======== Selected text ========

These and other objects, features, and characteristics of the system and/or method disclosed herein, as well as the methods of operation and functions of the related elements of structure and the combination of parts and economies of manufacture, will become more apparent upon consideration of the following description and the appended claims with reference to the accompanying drawings, all of which form a part of this specification, wherein like reference numerals designate corresponding parts in the various figures. It is to be expressly understood, however, that the drawings are for the purpose of illustration and description only and are not intended as a definition of the limits of the invention. As used in the specification and in the claims, the singular form of “a”, “an”, and “the” include plural referents unless the context clearly dictates otherwise.
At an operation 12, audio information derived from an audio signal may be obtained. The audio signal may represent one or more sounds. The audio signal may have a signal duration. The audio information may include audio information that corresponds to the audio signal during a set of discrete time sample windows. The time sample windows may correspond to a period (or periods) of time larger than the sampling period of the audio signal. As a result, the audio information for a time sample window may be derived from and/or represent a plurality of samples in the audio signal. By way of non-limiting example, a time sample window may correspond to an amount of time that is greater than about 15 milliseconds, and/or other amounts of time. In some implementations, the time windows may correspond to about 10 milliseconds, and/or other amounts of time.
The audio information obtained at operation 12 may include transformed audio information. The transformed audio information may include a transformation of an audio signal into the frequency domain (or a pseudo-frequency domain) such as a Fourier Transform, a Fast Fourier Transform, a Short Time Fourier Transform, and/or other transforms. The transformed audio information may include a transformation of an audio signal into a frequency-chirp domain, as described, for example, in U.S. patent application Ser. No. 13/205,424, filed Aug. 8, 2011, and entitled “System And Method For Processing Sound Signals Implementing A Spectral Motion Transform” (“the '424 application”) which is hereby incorporated into this disclosure by reference in its entirety. The transformed audio information may have been transformed in discrete time sample windows over the audio signal. The time sample windows may be overlapping or non-overlapping in time. Generally, the transformed audio information may specify magnitude of an intensity coefficient related to signal intensity as a function of frequency (and/or other parameters) for an audio signal within a time sample window. In the frequency-chirp domain, the transformed audio information may specify magnitude of the coefficient related to signal intensity as a function of frequency and fractional chirp rate. Fractional chirp rate may be, for any harmonic in a sound, chirp rate divided by frequency.

========

What to work on -
**1.** Rewrite the section of the audio patent excerpt that opens with the words containing "These and other" and closes with "clearly dictates otherwise.", replacing "drawings" with "illustrations" in every instance.
**2.** Extend the audio patent excerpt with the passage that would follow its final sentence.

======== Information supplied ========

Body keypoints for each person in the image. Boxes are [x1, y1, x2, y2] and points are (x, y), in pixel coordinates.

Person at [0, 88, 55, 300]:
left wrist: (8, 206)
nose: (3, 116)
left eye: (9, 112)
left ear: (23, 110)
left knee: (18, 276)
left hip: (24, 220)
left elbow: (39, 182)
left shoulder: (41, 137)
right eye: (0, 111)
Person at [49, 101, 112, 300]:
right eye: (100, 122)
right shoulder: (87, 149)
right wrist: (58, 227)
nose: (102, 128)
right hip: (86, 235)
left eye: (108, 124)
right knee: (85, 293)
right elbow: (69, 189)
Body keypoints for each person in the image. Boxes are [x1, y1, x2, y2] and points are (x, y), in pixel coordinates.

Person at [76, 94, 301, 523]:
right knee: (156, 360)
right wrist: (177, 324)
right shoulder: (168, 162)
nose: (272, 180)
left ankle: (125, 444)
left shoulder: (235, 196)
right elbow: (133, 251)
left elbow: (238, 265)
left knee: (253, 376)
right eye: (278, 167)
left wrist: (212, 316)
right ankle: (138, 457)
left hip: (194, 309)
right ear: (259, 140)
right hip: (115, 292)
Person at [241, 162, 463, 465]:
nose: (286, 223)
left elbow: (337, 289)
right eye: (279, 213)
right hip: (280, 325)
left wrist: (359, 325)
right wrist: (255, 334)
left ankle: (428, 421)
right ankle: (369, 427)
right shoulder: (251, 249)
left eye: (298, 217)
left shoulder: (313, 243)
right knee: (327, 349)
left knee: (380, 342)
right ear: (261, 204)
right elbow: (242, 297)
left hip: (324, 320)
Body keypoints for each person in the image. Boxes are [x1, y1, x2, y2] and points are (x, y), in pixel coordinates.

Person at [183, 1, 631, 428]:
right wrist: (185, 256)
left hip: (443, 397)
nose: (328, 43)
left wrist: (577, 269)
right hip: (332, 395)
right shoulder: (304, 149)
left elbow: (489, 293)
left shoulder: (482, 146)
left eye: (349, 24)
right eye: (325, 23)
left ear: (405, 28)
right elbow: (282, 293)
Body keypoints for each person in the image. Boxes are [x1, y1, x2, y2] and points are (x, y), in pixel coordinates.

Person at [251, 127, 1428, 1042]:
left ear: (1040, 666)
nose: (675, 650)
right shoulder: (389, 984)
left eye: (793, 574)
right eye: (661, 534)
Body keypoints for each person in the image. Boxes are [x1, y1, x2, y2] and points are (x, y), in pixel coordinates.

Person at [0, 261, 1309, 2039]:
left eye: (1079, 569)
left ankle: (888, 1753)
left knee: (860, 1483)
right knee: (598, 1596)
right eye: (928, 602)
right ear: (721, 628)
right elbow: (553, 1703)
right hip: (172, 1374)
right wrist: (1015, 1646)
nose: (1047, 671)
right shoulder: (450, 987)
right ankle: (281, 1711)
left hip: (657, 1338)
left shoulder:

========

Activity answers -
**1.**
These and other objects, features, and characteristics of the system and/or method disclosed herein, as well as the methods of operation and functions of the related elements of structure and the combination of parts and economies of manufacture, will become more apparent upon consideration of the following description and the appended claims with reference to the accompanying illustrations, all of which form a part of this specification, wherein like reference numerals designate corresponding parts in the various figures. It is to be expressly understood, however, that the illustrations are for the purpose of illustration and description only and are not intended as a definition of the limits of the invention. As used in the specification and in the claims, the singular form of “a”, “an”, and “the” include plural referents unless the context clearly dictates otherwise.

**2.**
By way of illustration,
Other spikes (e.g., spikes 18 and/or 20) may be present in the transformed audio information. These spikes may not be associated with harmonic sound corresponding to spikes 16. The difference between spikes 16 and spike(s) 18 and/or 20 may not be amplitude, but instead frequency, as spike(s) 18 and/or 20 may not be at a harmonic frequency of the harmonic sound. As such, these spikes 18 and/or 20, and the rest of the amplitude between spikes 16 may be a manifestation of noise in the audio signal. As used in this instance, “noise” may not refer to a single auditory noise, but instead to sound (whether or not such sound is harmonic, diffuse, white, or of some other type) other than the harmonic sound associated with spikes 16.
In some implementations, the transformed audio information may represent all of the energy present in the audio signal, or a portion of the energy present in the audio signal. For example, if the transformed on the audio signal places the audio signal into a frequency-chirp domain, the coefficient related to energy may be specified as a function of frequency and fractional chirp rate (e.g., as described in the '424 application). In such examples, the transformed audio information for a given time sample window may include a representation of the energy present in the audio signal having a common fractional chirp rate (e.g., a one-dimensional slice through the two-dimensional frequency-domain along a single fractional chirp rate).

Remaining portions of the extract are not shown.